La Serenissima also means calm, serene, cheerful. The fragrance also transports this. Everything stays within the framework, so to speak. No eccentricities, no wild carnival, no erotic escapades a la Casanova. The fragrance is neither "mysterious" nor temperamental, nor sensual. Rather pale. Already noble and elegant. Ladylike, but due to its now favourable price also available for ladies beyond palazzi and villas.
Unfortunately, sillage and shelf life are very, very low. And so Venezia weakens only half-heartedly after what feels like half an hour like an autumn plant in the wind of the late October days.
A fragrance named after such a fascinating city would have deserved more race. And above all, a longer right to stay. In the end, what remains is the impression of a pale, powdery sweetness that only hints at what it could have been with a little more personality.
Since the perfume is so delicate and subtle, women can't go wrong with it.
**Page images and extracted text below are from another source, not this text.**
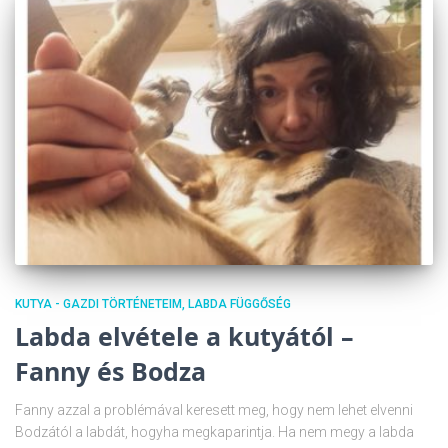
KUTYA - GAZDI TÖRTÉNETEIM
LABDA FÜGGŐSÉG
Labda elvétele a kutyától –
Fanny és Bodza
Fanny azzal a problémával keresett meg, hogy nem lehet elvenni
Bodzától a labdát, hogyha megkaparintja. Ha nem megy a labda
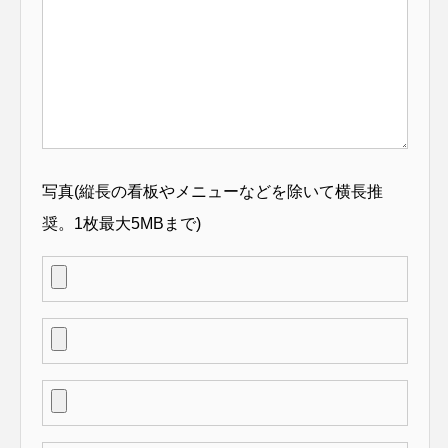
写真(縦長の看板やメニューなどを除いて横長推
奨。1枚最大5MBまで)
Unless she wants to attract more attention and smell like it for a longer time.
It may be that the reformulated Venezia fits better into our time precisely because it is so light and suitable for everyday use. Fruit and vanilla - this recipe has always suited perfumes around 2011. Today, people expect more. A hint of oud perhaps, the aroma of the Venetian pine forests, dry wood nuances reminiscent of the sandy beach, rare resins for that mystical touch.
Once, in terms of marketing, everything that could be gotten out of the former diva at short notice was still available, but without red velvet or plush, without civet cat, without sensual musk.